= Natural Heritage Area =

Natural Heritage Area (Limistéar Oidhreachta Nádúrtha) is a conservation designation denoting a protected area in Ireland. The Wildlife (Amendment) Act 2000 makes legal provision for the designation and protection of a national network of Natural Heritage Areas (NHAs).

The designation is currently used by the National Parks and Wildlife Service (NPWS) to protect wildlife habitats, such as raised bogs. 75 raised bogs were designated for protection in 2004 under the Wildlife Act.

==Geological sites==
It is also intended that the designation be used to protect geosites (sites of geological and geomorphological interest). The Geological Survey of Ireland (GSI) provides scientific appraisal and interpretative advice on such sites, while the NPWS have the responsibility of designation and management.

In identifying important sites that are capable of being conserved as NHAs, the GSI groups them by geological themes. Karst (i.e. exposed limestone) was chosen as the first geological theme because of its vulnerability and the ever-mounting threats. By 2012, the GSI had completed its list of karst and early fossil sites, but the time frame for designation by NPWS was unknown.
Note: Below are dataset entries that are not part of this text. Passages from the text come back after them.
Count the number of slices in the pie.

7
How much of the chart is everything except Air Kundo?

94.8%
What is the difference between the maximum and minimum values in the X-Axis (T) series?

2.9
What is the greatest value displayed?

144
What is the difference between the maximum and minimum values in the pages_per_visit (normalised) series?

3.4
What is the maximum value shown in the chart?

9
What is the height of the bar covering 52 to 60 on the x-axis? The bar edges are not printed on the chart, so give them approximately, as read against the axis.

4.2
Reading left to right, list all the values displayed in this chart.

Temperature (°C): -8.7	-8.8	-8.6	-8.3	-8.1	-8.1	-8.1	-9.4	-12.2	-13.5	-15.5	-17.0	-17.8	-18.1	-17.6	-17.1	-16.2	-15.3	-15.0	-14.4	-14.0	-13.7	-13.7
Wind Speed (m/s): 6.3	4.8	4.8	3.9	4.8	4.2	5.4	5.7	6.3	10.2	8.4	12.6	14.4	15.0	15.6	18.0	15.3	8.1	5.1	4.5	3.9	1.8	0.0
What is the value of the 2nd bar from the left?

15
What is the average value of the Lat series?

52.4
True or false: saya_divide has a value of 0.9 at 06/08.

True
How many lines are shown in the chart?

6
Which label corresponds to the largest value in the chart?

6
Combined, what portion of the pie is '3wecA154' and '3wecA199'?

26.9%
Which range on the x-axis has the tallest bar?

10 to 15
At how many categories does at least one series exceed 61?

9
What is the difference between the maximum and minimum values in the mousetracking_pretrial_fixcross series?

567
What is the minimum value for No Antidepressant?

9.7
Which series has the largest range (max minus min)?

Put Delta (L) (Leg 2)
Meanwhile some geosites, such as Burren and Cliffs of Moher, had been designated Global Geoparks, part of a UNESCO assisted network.

==Threats to NHAs==
In 2014, the Irish government proposed the de-designation of a number of Natural Heritage Areas to allow turf-cutting on bogs in these sites. This was announced as a legislative priority after the 2016 general election. Some bogs were de-designated in 2018.